We were particularly interested in assessing the PLOC among our sample. In line with previous studies on subjects with chronic pain [18], we found that, before the detoxification, the longer the history of CMwMO the lower are the perceived control over pain and the confidence in physicians' pain management treatments. Increases in perceptions of internal pain control and decreases in perceptions of external pain control are both associated with successful completion of detoxification treatment and psychoeducation [19]. Unfortunately, our subjects showed unmodified low perceived control over pain and persisted in attributing it to powerful others and chance, irrespective of relapse into CMwMO. These findings suggest that detoxification and psychoeducation were not able to influence positively pain coping strategies among our sample.

Several limitations must be considered when interpreting the findings from this study. First, we acknowledge that the sample size at study completion did not allow sufficient power to detect effect sizes. Second, the high attrition rate can also account for the limited validity of these preliminary findings. Based on our prior experience recruiting subjects with CMwMO without any compensation [23], we approached our study design with a conservative estimate for drop-out rate of 20%. We believe that the severity of functional impairment associated with CMwMO and the intrinsic difficulty of conducting cohort studies without any compensation, people with a severe low-prevalence disorder are elements that strongly influenced attrition and sample size. Although we were inclined to believe that subjects who dropped out of the study had worse clinical and affective profiles, analysis of baseline differences between Groups 1 and 2 yielded no significant results.

In this retrospective analysis, we were not able to determine clinical and psychological predictors of relapse into CMwMO. Nonetheless, we believe that longer treatment trials in larger samples of patients with CM should be conducted to identify clusters of responders to detoxification protocols and to study biopsychological markers and neuroendophenotypes of recurrent relapses into medication overuse.

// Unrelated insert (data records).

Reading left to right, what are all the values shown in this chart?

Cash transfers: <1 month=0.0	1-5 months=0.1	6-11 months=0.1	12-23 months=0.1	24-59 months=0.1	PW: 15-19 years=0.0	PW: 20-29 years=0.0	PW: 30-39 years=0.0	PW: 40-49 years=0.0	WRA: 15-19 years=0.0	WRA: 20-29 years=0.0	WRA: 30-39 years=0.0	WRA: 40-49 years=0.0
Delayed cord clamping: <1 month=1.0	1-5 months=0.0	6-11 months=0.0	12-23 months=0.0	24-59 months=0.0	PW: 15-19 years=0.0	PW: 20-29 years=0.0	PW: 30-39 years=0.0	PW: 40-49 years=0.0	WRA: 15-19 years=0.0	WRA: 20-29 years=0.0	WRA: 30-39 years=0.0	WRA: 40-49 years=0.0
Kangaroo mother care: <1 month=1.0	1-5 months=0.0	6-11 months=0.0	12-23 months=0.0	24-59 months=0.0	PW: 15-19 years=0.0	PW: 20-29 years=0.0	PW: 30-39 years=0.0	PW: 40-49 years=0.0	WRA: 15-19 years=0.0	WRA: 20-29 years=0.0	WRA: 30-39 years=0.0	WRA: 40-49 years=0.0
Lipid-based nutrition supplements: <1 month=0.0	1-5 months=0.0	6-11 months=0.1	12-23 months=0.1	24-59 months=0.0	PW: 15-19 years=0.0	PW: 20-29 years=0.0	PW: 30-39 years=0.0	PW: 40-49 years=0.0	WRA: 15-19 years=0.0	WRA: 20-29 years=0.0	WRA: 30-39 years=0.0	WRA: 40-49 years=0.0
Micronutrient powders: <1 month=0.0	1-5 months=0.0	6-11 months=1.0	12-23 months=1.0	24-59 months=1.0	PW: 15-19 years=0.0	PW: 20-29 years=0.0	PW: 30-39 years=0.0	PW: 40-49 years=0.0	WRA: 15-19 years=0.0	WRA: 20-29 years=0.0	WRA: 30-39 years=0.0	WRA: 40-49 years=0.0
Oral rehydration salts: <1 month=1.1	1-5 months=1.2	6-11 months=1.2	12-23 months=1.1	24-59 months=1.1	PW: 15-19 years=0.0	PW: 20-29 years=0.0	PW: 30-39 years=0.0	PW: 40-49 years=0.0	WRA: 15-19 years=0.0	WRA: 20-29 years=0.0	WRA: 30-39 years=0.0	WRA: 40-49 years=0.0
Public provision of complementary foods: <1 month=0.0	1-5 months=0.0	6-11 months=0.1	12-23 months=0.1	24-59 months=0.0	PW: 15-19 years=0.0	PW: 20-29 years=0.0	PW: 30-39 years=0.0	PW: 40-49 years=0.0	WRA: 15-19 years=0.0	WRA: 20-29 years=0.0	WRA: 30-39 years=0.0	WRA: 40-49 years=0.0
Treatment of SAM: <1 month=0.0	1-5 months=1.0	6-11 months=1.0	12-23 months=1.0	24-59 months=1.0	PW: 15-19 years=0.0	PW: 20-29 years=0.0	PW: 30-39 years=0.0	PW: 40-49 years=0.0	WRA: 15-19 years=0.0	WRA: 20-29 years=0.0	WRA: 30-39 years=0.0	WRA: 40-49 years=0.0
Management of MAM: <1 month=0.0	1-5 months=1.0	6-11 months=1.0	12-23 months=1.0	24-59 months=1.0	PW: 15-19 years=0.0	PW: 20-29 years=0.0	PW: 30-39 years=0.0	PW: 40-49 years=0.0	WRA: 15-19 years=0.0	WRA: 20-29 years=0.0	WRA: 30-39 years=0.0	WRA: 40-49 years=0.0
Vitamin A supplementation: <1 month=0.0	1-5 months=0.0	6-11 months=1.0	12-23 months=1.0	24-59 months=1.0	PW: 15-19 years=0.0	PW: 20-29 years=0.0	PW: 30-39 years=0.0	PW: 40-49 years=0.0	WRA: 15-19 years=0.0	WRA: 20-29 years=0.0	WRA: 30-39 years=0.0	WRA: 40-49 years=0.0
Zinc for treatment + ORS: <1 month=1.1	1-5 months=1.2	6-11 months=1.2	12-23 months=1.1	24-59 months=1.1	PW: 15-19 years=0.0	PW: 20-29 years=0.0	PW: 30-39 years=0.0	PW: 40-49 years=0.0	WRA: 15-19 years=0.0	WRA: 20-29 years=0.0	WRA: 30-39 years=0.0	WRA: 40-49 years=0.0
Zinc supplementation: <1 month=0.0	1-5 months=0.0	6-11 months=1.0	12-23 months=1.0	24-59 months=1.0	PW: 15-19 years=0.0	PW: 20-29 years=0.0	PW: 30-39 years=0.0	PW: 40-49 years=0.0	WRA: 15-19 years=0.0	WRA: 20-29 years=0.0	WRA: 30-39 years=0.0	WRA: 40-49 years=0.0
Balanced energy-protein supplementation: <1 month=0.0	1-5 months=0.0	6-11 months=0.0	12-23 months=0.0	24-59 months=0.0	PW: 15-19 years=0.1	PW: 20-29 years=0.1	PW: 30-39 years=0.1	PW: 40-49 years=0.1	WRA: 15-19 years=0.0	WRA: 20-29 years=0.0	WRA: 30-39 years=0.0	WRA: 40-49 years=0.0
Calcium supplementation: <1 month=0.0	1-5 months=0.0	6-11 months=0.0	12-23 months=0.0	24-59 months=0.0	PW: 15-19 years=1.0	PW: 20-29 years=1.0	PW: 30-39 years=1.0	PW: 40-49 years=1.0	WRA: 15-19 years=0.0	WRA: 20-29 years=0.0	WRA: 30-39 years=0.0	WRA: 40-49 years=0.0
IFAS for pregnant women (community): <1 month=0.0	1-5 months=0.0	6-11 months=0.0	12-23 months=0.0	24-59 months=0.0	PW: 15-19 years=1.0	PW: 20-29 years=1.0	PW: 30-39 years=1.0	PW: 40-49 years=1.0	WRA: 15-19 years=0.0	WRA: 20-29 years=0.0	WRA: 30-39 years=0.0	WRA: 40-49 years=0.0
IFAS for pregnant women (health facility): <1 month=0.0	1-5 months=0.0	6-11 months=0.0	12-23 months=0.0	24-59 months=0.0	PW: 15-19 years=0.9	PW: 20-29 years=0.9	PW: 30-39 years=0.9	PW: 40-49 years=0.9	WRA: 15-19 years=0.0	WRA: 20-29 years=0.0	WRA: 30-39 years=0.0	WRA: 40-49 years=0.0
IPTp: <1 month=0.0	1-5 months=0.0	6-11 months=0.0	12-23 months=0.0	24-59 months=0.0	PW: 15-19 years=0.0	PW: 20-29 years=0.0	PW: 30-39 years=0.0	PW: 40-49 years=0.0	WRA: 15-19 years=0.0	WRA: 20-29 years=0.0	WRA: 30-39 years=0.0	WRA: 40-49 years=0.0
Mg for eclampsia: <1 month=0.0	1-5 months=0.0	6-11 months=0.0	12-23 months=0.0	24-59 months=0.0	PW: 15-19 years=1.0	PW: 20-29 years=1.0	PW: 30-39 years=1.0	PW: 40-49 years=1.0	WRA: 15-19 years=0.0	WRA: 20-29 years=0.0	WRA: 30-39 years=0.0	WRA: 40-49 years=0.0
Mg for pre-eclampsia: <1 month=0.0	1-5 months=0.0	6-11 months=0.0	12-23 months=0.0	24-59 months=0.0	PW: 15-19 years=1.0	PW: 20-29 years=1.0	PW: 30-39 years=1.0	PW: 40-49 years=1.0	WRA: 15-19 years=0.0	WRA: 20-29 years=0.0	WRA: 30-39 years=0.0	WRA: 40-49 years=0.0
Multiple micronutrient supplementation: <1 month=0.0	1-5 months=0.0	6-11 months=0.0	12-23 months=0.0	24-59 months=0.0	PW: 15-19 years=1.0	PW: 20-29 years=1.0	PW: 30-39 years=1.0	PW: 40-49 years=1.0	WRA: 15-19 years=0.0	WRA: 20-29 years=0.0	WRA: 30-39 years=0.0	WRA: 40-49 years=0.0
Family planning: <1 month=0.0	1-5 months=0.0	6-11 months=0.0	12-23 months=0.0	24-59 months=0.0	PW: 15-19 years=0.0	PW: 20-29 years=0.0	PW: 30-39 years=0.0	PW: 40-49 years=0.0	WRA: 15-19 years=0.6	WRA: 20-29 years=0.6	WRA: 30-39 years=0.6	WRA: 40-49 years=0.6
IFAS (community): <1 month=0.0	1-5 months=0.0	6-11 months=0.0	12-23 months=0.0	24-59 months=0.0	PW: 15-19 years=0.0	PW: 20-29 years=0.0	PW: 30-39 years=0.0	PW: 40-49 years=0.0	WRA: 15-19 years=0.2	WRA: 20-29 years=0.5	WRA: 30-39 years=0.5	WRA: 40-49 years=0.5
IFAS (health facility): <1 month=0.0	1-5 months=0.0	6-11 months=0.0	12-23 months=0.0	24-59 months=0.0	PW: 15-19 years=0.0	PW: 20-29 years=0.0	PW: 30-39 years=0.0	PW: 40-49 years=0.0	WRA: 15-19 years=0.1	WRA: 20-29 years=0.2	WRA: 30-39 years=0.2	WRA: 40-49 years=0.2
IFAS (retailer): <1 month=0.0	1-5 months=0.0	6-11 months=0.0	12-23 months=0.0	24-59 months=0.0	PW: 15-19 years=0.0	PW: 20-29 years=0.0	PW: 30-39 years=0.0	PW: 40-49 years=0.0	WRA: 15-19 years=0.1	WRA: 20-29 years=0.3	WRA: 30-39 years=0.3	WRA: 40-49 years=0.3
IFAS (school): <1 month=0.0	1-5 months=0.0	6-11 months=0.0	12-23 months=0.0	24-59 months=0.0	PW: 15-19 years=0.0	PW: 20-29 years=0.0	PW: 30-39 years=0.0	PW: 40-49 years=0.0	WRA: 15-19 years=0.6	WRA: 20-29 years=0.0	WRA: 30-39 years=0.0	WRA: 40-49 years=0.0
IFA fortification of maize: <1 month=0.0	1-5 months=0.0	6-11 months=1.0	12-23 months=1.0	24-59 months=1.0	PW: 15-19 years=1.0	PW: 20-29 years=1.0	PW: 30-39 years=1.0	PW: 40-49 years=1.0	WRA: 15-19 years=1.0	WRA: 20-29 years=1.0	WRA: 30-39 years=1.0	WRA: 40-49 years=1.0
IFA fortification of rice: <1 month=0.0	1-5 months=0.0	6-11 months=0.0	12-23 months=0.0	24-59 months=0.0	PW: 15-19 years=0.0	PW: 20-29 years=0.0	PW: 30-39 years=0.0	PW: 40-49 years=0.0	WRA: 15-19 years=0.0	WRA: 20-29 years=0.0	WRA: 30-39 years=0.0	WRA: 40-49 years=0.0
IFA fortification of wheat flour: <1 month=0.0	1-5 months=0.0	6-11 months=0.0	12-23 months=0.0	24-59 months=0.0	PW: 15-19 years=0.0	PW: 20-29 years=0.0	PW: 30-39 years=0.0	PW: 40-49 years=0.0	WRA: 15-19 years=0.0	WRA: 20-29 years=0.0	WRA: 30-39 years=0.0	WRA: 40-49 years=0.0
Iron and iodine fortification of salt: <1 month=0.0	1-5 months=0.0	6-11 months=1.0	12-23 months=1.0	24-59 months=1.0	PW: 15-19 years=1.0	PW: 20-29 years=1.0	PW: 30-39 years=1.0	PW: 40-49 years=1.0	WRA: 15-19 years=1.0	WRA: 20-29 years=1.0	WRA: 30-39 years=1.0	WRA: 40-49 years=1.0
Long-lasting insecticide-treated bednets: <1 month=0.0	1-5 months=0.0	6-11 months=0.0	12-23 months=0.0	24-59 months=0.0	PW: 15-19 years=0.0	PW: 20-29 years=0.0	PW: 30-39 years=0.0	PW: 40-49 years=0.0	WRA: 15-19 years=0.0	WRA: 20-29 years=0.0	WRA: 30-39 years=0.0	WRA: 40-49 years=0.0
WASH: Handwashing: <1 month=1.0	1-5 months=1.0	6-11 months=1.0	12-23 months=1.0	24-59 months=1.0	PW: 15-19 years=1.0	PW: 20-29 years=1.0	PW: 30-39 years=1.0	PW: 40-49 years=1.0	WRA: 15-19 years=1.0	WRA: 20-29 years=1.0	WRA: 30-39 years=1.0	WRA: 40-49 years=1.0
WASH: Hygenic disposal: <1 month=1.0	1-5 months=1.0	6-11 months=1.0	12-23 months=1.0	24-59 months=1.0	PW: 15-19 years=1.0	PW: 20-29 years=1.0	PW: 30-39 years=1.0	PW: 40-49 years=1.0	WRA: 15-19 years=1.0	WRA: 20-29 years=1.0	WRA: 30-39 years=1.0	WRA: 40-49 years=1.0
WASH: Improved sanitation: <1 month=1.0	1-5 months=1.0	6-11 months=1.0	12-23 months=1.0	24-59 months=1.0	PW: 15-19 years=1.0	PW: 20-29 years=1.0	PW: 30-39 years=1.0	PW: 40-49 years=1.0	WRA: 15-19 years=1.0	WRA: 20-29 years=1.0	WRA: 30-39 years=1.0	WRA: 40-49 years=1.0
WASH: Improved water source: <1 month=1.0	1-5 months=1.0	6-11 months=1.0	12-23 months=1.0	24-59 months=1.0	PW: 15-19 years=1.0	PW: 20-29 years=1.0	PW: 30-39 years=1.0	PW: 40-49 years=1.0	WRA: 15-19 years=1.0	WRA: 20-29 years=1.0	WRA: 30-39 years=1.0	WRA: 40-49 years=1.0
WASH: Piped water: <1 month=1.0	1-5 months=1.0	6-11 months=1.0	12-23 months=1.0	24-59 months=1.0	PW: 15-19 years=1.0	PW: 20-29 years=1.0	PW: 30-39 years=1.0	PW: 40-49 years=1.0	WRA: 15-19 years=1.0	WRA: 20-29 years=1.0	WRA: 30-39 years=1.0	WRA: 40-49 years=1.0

In particular, emerging evidence supports the hypothesis that functional alterations of the default-mode network are associated with the perpetuation of counterproductive dependency-like behaviors, which are know to impair the clinical course of migraine [4],[7].

Additional factors should be taken into consideration when identifying predictors of relapse within this patient population. First, the superimposition of medication overuse on CM complicates subjects' clinical status to the extent that it might no longer be possible to segregate independent risk factors. The predictive value of the variables we collected may have been confounded by the reciprocal influences among the determinants of functional impairment. Furthermore, the lack of significant results could be attributed to the great variability among medication protocols targeting the complex residual clinical symptoms and psychiatric comorbidities among subjects with CMwMO. Although this variability complicates statistical pharmacological analyses, we believe that effective interventions for CMwMO must offer an individually-tailored and multi-disciplinary approach that targets the residual clinical symptoms or psychiatric comorbidities and incorporates both symptomatic and prophylactic polytherapies, and psychotherapeutic approaches [29],[30].

Conclusion

Despite the aforementioned limitations, findings of this exploratory study support the use of detoxification and psychoeducation to improve clinical, affective, and functional outcomes in a subgroup of subjects with CMwMO. However, these interventions appear to be ineffective in another subgroup of subjects, who continue to experience significant headache-related disability, pain intensity, and dependency-like behaviors. We believe that the persistence of maladaptive pain coping strategies and residual symptomatology increase the risk for recurrent relapses, against which pharmacological interventions are only partially effective. Further studies investigating predictors of relapse are needed to inform multi-disciplinary interventions for CMwMO.